Durante el último trabajo de Max como guardaespaldas, su amo de entonces sufrió un caso más que evidente de demencia paralítica. Una enfermera privada indicó a Max cómo reparar el rostro destrozado del amo empleando cera y piezas de latón, para rellenar fisuras y reemplazar partes perdidas mientras el grotesco sifilítico emitía su apestoso aliento a través de fosas nasales vacías.

Pronto Glaucous se encontró una vez más en libertad, la casa del amo condenada, el último poco de fortuna malgastado en curas falsas. No quedaba nada, no se ganaba nada. Y, sin embargo…

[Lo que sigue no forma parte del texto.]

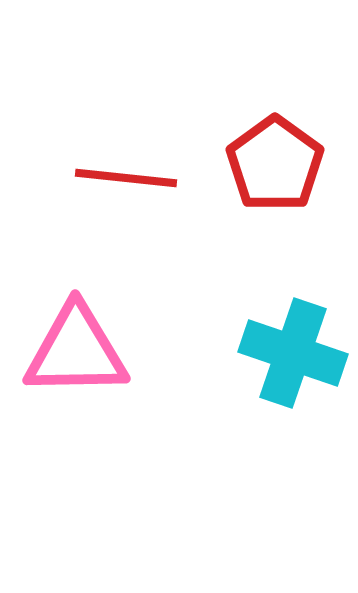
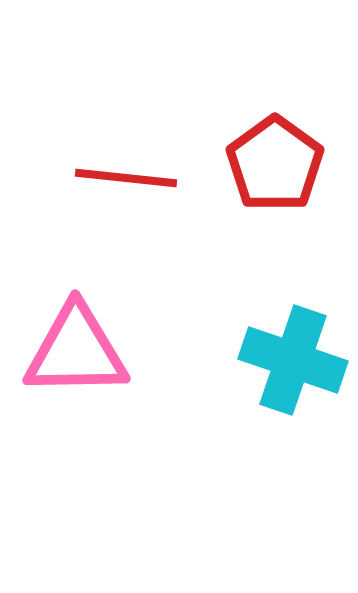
cyan cross: moved 7 px down
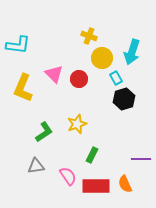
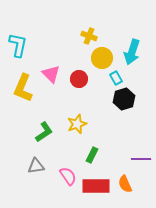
cyan L-shape: rotated 85 degrees counterclockwise
pink triangle: moved 3 px left
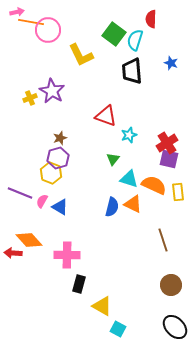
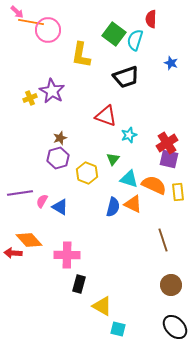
pink arrow: rotated 56 degrees clockwise
yellow L-shape: rotated 36 degrees clockwise
black trapezoid: moved 6 px left, 6 px down; rotated 104 degrees counterclockwise
yellow hexagon: moved 36 px right
purple line: rotated 30 degrees counterclockwise
blue semicircle: moved 1 px right
cyan square: rotated 14 degrees counterclockwise
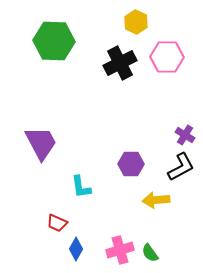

Glaucous empezaba a ser consciente de que podría poseer un talento muy poco habitual. Apenas lo creía; apenas lo empleaba. Sin embargo, a la semana de que le echasen de nuevo a la calle, sufriendo de hambre, no tuvo más opción. Afinó su don, y en el mundo pequeño del Fancy, se ganó rápidamente una reputación… una peligrosa. Al servicio de uno de los «grandes», una habilidad como la suya se toleraba, pero, por sí solo, Glaucous no era de utilidad para nadie excepto para sí mismo, y por tanto no servía para nada.

Un caballero de sangre noble, con antepasados que podían hablar directamente a Westminster, pilló a Glaucous haciendo «trampas» a las cartas. Los matones del caballero atraparon al joven feo y arrepentido. El caballero ordenó que lo transportasen a su casa de campo, enjaulado como a un perro.

Allí Glaucous estuvo confinado a una serie de habitaciones de sótano, todas con grandes candados, cada una más grande y algo más luminosa que la anterior. Con el tiempo el ama de llaves lo asignó a un hombre gordo y petimetre llamado Shank, ya fuese como castigo para diversión del caballero o para descubrir y refinar el talento genuino que el chico de la calle pudiese poseer. Y así se hizo.